Recently, data of 300,000 applicants containing PAN and biometric information was lost while being uploaded from Mumbai to the UIDAI server in Bengaluru because a hard disk of the Maharashtra government’s IT department crashed. Shocking, said many commentators. But what of the many instances that have come to light of laptops with such data that have gone missing? In spite of the frequency of such data disasters, privacy concerns are being dismissed as elitist. Such questions, goes the official argument, ignore the ground realities of India where millions desperately need an identity of some kind to be part of the system. Yet, in March, the Bombay High Court directed UIDAI and the Union government to respond within three months to a public interest litigation questioning the lack of safeguards in aadhaar.
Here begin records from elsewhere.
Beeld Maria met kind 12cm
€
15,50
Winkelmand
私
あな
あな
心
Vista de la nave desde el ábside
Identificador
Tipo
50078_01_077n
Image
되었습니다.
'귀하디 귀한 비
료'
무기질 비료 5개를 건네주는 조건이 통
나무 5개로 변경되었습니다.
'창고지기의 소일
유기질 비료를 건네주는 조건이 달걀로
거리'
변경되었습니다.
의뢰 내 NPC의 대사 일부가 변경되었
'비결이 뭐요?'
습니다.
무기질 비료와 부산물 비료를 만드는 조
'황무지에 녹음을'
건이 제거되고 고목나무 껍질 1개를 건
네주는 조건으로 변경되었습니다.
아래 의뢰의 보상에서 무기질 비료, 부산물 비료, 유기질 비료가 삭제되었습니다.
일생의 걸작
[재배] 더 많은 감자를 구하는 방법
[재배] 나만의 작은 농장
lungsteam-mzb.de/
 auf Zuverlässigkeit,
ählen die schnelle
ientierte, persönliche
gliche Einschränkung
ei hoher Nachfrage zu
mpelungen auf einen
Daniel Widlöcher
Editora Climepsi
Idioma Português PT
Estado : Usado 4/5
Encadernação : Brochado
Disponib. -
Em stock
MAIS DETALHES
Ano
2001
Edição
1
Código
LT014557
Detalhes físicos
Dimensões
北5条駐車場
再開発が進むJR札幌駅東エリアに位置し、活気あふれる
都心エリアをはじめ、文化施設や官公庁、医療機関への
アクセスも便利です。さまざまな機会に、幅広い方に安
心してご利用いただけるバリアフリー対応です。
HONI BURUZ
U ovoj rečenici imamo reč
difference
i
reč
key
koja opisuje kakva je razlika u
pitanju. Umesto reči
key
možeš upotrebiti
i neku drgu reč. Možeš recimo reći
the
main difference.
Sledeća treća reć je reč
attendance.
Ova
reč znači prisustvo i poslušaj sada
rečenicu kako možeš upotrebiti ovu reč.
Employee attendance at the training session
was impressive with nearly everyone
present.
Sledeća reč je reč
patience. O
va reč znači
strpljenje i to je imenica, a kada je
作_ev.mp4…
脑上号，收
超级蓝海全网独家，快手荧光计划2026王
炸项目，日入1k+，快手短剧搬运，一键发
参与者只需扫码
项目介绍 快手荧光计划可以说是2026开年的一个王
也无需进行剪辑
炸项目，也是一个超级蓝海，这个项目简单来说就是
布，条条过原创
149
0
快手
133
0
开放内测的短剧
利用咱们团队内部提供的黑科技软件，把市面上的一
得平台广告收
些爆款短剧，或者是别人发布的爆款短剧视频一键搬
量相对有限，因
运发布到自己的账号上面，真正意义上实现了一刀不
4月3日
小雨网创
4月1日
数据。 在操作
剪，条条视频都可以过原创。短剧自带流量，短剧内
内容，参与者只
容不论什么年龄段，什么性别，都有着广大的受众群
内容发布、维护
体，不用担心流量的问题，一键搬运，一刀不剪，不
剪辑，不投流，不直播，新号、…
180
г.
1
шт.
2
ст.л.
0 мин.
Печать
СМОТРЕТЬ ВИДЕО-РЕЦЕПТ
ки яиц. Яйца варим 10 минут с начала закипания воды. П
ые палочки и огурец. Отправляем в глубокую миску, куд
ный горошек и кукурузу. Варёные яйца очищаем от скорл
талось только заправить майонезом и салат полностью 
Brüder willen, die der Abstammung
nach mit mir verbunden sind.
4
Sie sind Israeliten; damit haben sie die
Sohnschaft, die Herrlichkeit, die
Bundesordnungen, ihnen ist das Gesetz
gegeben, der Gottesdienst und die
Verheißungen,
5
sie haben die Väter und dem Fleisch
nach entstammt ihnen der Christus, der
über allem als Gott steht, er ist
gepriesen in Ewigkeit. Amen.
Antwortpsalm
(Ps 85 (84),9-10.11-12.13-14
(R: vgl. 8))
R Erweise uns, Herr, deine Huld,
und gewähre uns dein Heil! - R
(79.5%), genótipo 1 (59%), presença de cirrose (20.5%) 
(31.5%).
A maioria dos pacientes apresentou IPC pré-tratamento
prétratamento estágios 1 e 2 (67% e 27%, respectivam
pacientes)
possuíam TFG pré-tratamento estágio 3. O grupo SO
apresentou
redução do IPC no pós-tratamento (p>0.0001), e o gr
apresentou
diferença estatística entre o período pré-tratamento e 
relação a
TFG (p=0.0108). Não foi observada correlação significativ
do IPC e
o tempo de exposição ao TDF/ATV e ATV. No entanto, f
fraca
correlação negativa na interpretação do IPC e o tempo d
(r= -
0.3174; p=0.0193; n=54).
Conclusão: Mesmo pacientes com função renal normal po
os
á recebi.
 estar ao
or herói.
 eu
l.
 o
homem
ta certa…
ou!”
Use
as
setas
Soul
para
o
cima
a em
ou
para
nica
Now comes an even more troubling disclosure. Legal expert Usha Ramanathan who has been studying the policy and practices of Nilekani’s UIDAI over the past five years, warns that the authority will be a business entity governed by the Companies Act. It is not bound by a law that will recognise the fiduciary role of the state, she warns. In that role, government does not own data.

As Ramanathan explains it, the framework for ownership of data was set out by Nilekani in the Technology Advisory Group for Unique Projects which he chaired. This group suggested the setting up of National Information Utilities (NIUs) to manage government’s databases through the creation of NIUs which will then “own” the data as private companies with a public purpose. But essentially profit-making would be their goal. While the government would have “strategic control”, NIUs would be at least 51 per cent owned privately. In other words, the data would be privatised after the operations of NIUs are stabilised (with state funding and support, of course). Thereafter, the government would become a “paying customer” whereas NIUs would be “essentially set up as natural monopolies”. How do we deal with such a chilling scenario in a country that has no privacy laws or data protection regulations?